The faded still for Buck and the Preacher, a 1972 Poitier/Belafonte movie about Black cowboys, which takes pride of place on Pops’ wall.  

And, of course, Emerald (and Pops’) speech linking the Haywood family to the first ever stuntman/star in the history of moving pictures.

But unlike Tarantino, who indulges his obsessions maximally, making his taste supreme over considerations of story and character, Peele indulges his obsessions tastefully and with a minimum of discursion, weaving them elegantly into the fabric of his movies.

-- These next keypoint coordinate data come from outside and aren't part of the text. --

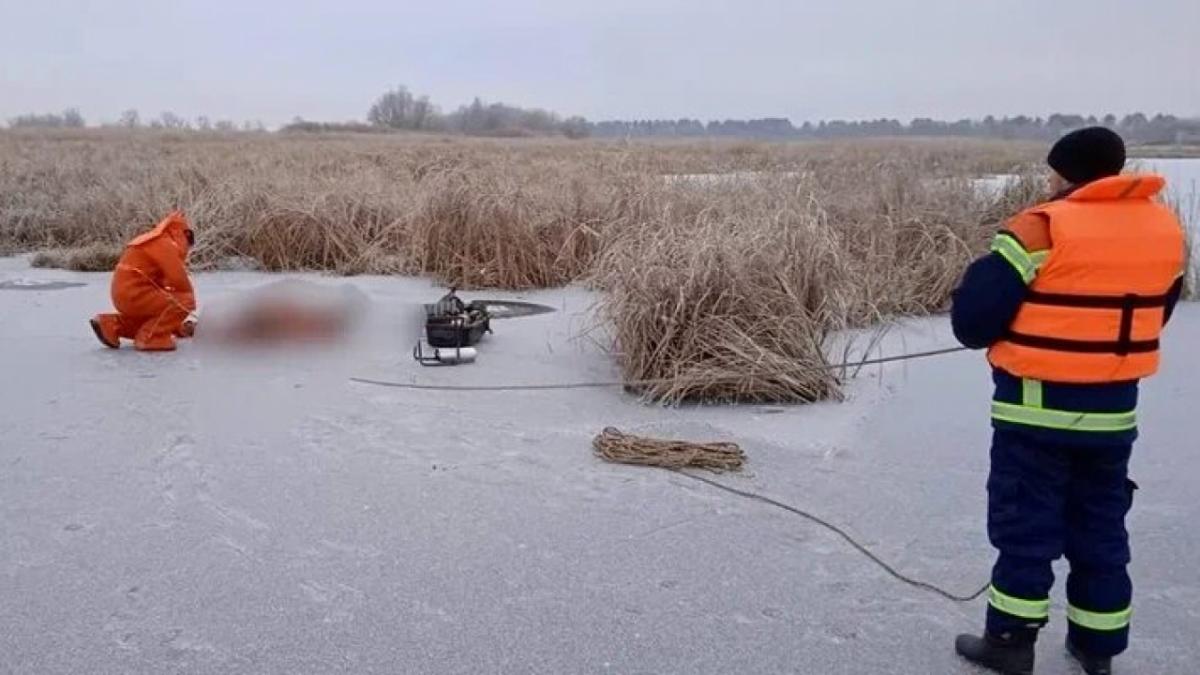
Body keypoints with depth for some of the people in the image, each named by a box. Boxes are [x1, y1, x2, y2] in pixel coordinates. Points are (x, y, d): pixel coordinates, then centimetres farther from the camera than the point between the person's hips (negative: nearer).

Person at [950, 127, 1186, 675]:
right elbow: (1152, 313, 16)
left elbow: (971, 322, -17)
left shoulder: (1040, 231, -17)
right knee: (1101, 530, 17)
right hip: (1113, 409, 6)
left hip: (1037, 409, -6)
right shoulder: (1165, 229, 3)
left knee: (1025, 527, 7)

The choice of OJ’s ballcap, for example, is not only a shout-out to Lee’s Malcolm X, it’s also organic to the character.

OJ’s wardrobe is comprised mostly of movie swag, from Panavision t-shirts to a wonderfully distressed orange hoodie from the Scorpion King, destined to become an iconic piece of film wardrobe.

The Haywoods are movie people, after all.

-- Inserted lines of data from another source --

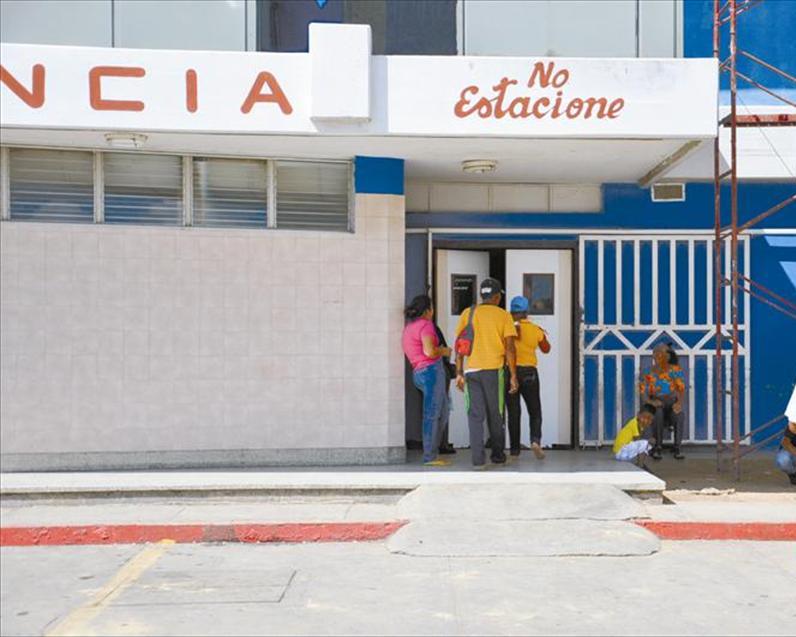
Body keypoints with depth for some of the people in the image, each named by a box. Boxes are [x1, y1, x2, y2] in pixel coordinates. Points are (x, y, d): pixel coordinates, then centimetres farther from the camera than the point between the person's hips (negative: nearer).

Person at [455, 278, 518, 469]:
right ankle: (498, 454, 26)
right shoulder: (503, 315, 2)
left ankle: (478, 458, -4)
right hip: (494, 369, -1)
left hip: (471, 370, 1)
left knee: (475, 415, 3)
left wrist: (459, 373, 5)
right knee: (495, 415, 13)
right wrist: (513, 376, -1)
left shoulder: (467, 313, 7)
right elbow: (509, 347, -4)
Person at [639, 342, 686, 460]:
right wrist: (651, 402, -24)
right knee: (658, 412, -36)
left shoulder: (676, 371, 3)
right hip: (656, 405, 0)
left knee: (679, 414, -35)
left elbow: (681, 389, -6)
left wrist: (679, 402, -27)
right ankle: (657, 447, -24)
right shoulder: (648, 374, 3)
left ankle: (677, 447, -27)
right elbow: (643, 394, -1)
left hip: (672, 405, 0)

Since Jaws, it’s become de rigeur for directors to hide their movie monsters until the last possible moment. And rightly so. The first thing I learned about screenwriting is “make ‘em wait”.

But famously, it was mechanical failure, not editorial choices, that forced Spielberg’s great white monster offstage for much of Jaws. The director had intended to show the shark early, and often, but was forced to cut away to hide how impossibly shitty it looked.

Hiding the shark became an unintended boon; it’s absence only deepened the movie’s pervasive sense of dread. 

Peele takes a page from that care-worn playbook by teasing his monster for the first half, allowing us mere peaks, before giving us the goods later on. And does he ever deliver.

I won’t spoil anything, but the geometric beauty of Peele’s creation is Lovecraftian in the best sense of the word. You can feel your mind bending as you contemplate its alien contours.

Peele’s monster feels as impossible, and as inevitable, as death itself.

It’s the Beatles’ White Album, fuck off

When asked about the frequent criticisms of indulgence and over-length lobbed by critics and fans alike at The Beatles’ “White Album”, Paul McCartney gave it a tired shrug and a choice quip:

“It’s the Beatles’ White Album, fuck off.”

Like the Beatles’ divisive double, Nope is filled to bursting with ideas, themes, references and allusions.

Nope might collect as many detractors as fans, at first. But I predict that, in time, Nope will come to be appreciated as a singular masterpiece… just like the White Album.